En opposant radicalement l’esprit et le corps, René Descartes (1596-1650) a profondément influencé notre conception des relations entre l’intelligence et les émotions. Pour Descartes, l’esprit est une « substance pensante » immatérielle, alors que le corps est une « substance étendue », c’est-à-dire physique. Dans le cadre de ce dualisme radical, les émotions, nommées « passions », sont conçues comme des actions du corps sur l’esprit. Descartes distingue six passions primitives : l’admiration, l’amour, la haine, le désir, la joie et la tristesse. Il considère que toutes ces passions aveuglent l’esprit et n’apportent rien de positif à la pensée. Par conséquent, il est essentiel de sauvegarder l’indépendance de la pensée en connaissant les passions pour mieux les contrôler.

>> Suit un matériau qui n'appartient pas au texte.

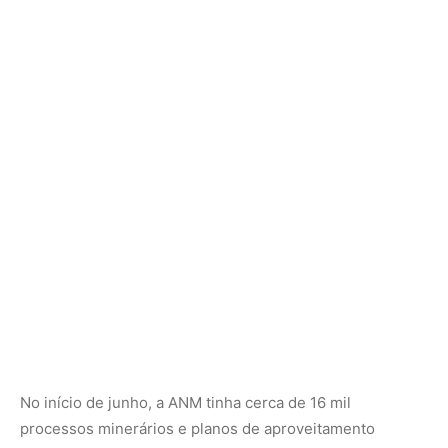
No início de junho, a ANM tinha cerca de 16 mil
processos minerários e planos de aproveitamento
econômico pendentes de análise. O tempo médio de
análise de processos minerários chegava a 1.563 dias,
mais de quatro anos.
Segundo o MME, o Plano Nacional de Mineração (PNM)
2050, apresentado nesta quinta-feira pelo ministro
Alexandre Silveira ao CNPM, estabelece como meta a
redução desse tempo médio de análise para 780 dias. A
execução dessa meta depende do aumento de recursos
para a ANM e passa por esforços de digitalização,
organização e padronização de protocolos da agência,
segundo integrantes da área técnica do ministério
ouvidos pela imprensa.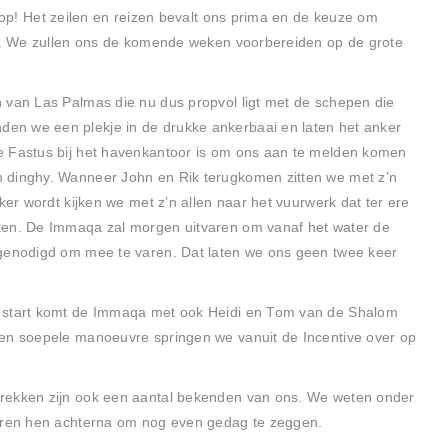
s op! Het zeilen en reizen bevalt ons prima en de keuze om
kt. We zullen ons de komende weken voorbereiden op de grote
 van Las Palmas die nu dus propvol ligt met de schepen die
en we een plekje in de drukke ankerbaai en laten het anker
e Fastus bij het havenkantoor is om ons aan te melden komen
 dinghy. Wanneer John en Rik terugkomen zitten we met z’n
ker wordt kijken we met z’n allen naar het vuurwerk dat ter ere
ken. De Immaqa zal morgen uitvaren om vanaf het water de
tgenodigd om mee te varen. Dat laten we ons geen twee keer
e start komt de Immaqa met ook Heidi en Tom van de Shalom
een soepele manoeuvre springen we vanuit de Incentive over op
trekken zijn ook een aantal bekenden van ons. We weten onder
varen hen achterna om nog even gedag te zeggen.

Bien que plusieurs philosophes, en particulier Baruch Spinoza (1632-1677), aient mis en question le dualisme cartésien et la théorie des passions qui y est associée, la conception cartésienne des émotions reste dominante jusqu’à la fin du 19e siècle et imprègne encore les représentations contemporaines des émotions.
Darwin contre Descartes
La publication par Charles Darwin en 1872 de L’Expression des émotions chez l’homme et les animaux est le point de départ d’un changement majeur de regard sur les émotions. Dans cet ouvrage, Darwin analyse l’expression des émotions d’un point de vue évolutionniste. Il défend l’idée que les diverses formes d’expression émotionnelle ont été sélectionnées au cours de l’évolution des espèces du fait de leur valeur adaptative. En s’appuyant sur de nombreux dessins et photographies, il montre que l’expression des émotions est universelle, indépendante de l’âge, de l’ethnie et de l’espèce, les animaux manifestant des émotions tout autant que les humains. Pour Darwin, l’expression physique des émotions a une importante fonction de communication et d’adaptation dans nos interactions avec autrui.

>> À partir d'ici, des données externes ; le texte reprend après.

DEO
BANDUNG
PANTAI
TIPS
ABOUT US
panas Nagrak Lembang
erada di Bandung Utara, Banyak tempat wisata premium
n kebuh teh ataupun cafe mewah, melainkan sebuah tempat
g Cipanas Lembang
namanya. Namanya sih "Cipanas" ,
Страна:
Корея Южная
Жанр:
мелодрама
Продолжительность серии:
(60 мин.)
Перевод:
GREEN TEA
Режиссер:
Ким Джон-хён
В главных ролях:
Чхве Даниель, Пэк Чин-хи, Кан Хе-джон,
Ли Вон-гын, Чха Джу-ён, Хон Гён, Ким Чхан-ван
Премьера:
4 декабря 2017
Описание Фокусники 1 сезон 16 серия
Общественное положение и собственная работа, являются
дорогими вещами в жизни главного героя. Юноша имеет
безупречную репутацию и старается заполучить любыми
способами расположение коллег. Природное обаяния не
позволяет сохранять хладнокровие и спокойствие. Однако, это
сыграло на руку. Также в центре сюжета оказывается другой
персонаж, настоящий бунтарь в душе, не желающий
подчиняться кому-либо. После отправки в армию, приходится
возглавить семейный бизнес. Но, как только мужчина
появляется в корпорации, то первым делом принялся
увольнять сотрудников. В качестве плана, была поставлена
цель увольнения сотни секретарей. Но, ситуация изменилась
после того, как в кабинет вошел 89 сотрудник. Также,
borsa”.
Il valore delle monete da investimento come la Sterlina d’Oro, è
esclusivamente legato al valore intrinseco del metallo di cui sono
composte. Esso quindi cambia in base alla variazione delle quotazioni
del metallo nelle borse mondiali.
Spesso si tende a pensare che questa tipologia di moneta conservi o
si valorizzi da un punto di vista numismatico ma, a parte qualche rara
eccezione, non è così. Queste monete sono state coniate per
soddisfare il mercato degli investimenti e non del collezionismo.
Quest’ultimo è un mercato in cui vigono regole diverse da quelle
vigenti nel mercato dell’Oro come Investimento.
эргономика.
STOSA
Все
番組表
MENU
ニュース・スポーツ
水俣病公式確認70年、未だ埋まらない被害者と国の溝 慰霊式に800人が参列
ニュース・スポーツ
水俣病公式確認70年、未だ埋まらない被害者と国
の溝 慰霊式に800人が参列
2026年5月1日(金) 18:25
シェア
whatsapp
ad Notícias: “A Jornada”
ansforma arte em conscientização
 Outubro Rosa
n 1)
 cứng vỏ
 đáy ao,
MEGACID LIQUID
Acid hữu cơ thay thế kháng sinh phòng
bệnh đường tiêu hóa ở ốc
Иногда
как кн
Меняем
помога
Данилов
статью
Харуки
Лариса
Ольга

La fonction sociale positive que Darwin attribue aux émotions a été confirmée par de nombreuses recherches contemporaines. Ainsi, Frans de Waal, éthologue néerlandais, a développé les idées de Darwin sur le rôle social et adaptatif des émotions en étudiant les interactions des chimpanzés et des bonobos. Dans L’Âge de l’empathie (2010), il démontre que l’expression des émotions est à la base de comportements prosociaux comme l’empathie et la coopération. Il considère que « les émotions sont notre boussole », s’écartant ainsi radicalement de la conception cartésienne des émotions, source de perturbations de l’esprit.
De leur côté, les théories psychologiques de l’intelligence, apparues au début du 20e siècle dans la foulée de la création du premier test d’intelligence par Alfred Binet (1857-1911), ont longtemps négligé ses relations avec les émotions. Ainsi la théorie piagétienne du développement intellectuel, basée sur la construction progressive des structures logiques de la pensée suite aux interactions du sujet avec son environnement, ne donne qu’un rôle périphérique aux émotions. Pour Jean Piaget (1896-1980), les émotions ne sont qu’une source d’énergie. Leur statut est comparable à celui de l’essence au regard du moteur : « Le fonctionnement d’une automobile dépend de l’essence, qui actionne le moteur, mais ne modifie pas la structure de la machine. » De leur côté, les différents modèles psychométriques de l’intelligence proposés au cours du 20e siècle passent largement sous silence les facteurs émotionnels et motivationnels qui peuvent influencer son fonctionnement. Toutefois, dans les années 1940, David Wechsler (1896-1981), créateur des échelles d’intelligence du même nom, publie plusieurs articles sur les facteurs non intellectuels de l’intelligence, en l’occurrence les traits de personnalité, la motivation et les émotions. Sur la base de sa longue expérience clinique, il souligne qu’il est impossible d’éliminer ces facteurs dans les performances aux tests d’intelligence. Il est dès lors nécessaire de les prendre en compte et d’estimer à leur juste valeur leur influence sur le fonctionnement.